Generating reproducible statistical analyses and evaluation reports
Dr. Steven J. Pierce recently presented a talk called Generating reproducible statistical analyses and evaluation reports: Principles, practices, and free software tools at the 2024 conference of the American Evaluation Association.
Slides and example files are available at https://github.com/sjpierce/Pierce.AEA2024.

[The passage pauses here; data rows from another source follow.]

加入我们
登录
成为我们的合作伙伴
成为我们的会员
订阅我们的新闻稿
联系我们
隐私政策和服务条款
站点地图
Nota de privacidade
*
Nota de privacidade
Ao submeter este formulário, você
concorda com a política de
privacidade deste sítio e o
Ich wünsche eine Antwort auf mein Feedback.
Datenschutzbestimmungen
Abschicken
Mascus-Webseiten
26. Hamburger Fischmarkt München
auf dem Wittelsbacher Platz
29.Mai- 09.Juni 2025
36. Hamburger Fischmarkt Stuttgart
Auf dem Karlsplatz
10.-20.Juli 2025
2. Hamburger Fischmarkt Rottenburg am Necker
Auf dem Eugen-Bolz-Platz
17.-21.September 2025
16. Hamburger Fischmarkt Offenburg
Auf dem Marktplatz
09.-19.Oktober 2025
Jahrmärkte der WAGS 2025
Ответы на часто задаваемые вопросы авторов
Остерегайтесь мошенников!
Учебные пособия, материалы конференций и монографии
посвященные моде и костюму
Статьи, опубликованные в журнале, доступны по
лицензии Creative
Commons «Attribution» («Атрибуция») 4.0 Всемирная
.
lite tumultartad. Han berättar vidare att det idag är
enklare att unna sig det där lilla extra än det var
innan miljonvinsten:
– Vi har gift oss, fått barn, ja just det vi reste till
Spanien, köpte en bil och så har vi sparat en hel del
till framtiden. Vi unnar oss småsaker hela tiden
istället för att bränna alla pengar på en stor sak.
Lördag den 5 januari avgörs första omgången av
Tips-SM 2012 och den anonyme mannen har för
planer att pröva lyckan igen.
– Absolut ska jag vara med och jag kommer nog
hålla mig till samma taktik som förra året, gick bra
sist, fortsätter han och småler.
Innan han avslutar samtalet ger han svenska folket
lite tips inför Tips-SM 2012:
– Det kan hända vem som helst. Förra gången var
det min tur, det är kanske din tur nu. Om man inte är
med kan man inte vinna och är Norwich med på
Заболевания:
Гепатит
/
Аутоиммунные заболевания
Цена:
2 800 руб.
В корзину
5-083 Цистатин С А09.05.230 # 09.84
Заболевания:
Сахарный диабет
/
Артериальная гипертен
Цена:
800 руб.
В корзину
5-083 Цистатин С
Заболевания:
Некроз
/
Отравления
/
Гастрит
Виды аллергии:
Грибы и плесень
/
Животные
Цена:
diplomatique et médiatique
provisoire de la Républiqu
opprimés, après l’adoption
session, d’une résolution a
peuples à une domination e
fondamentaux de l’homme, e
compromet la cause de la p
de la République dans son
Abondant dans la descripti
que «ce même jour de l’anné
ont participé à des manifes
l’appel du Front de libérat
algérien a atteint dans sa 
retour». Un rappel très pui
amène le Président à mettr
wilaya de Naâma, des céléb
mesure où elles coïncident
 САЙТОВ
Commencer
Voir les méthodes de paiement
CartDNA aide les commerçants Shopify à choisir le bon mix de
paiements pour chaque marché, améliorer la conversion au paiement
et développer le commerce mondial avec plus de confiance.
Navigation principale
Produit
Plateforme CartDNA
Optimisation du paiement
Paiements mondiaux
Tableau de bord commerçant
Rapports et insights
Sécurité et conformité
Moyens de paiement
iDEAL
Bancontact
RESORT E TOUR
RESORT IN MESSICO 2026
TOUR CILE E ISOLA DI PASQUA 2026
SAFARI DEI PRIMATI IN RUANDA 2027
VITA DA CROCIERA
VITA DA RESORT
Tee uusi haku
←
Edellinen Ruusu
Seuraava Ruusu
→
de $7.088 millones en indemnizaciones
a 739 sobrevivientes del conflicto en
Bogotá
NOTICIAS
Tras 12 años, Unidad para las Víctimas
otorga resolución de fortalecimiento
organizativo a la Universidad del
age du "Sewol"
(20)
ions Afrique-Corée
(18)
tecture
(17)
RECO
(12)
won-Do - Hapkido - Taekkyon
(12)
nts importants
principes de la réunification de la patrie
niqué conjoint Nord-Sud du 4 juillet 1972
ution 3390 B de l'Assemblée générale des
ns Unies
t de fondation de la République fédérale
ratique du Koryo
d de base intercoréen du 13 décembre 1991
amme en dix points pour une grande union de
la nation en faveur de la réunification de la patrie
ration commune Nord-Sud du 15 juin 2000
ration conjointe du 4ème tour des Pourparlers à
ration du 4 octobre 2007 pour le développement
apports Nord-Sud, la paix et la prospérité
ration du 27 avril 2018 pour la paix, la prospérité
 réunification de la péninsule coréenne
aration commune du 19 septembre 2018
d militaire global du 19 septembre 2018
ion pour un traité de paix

Fully reproducible statistical analyses are ones for which investigators have shared all the materials required to exactly recreate their findings so others can verify them or conduct alternative analyses. That requires sharing the original (usually de-identified) data, supporting documentation, and the software code used to analyze the data. While reproducibility has been described as an attainable minimum standard for trustworthy, credible scientific work; it is not yet well-embedded in evaluators’ professional training. This session will introduce the audience to a set of principles, practices, and free, open-source software tools that enable evaluators to efficiently generate reproducible statistical analyses and evaluation reports. We will cover why reproducibility is important in an evaluation context, then offer a vision of how to improve the reproducibility of your work and suggest concrete steps you can take to achieve that goal. We will discuss tailoring the degree of reproducibility you aim to achieve for a given project, which may vary due to project context or constraints. In terms of software, we will describe how R, RStudio, Quarto, and TinyTex comprise a powerful suite of tools that can generate dynamic documents containing a mix of narrative text along with R code that can be compiled to automate producing a fully-formatted report, manuscript, or set of slides complete with narrative text, analysis results, figures, tables, and references. Git and GitHub.com add further value through support for version control and collaboration on the source code for dynamic documents. The session will include conceptual content, examples of dynamic documents, and links to supporting resources the audience can use to accelerate learning how to make their work more reproducible.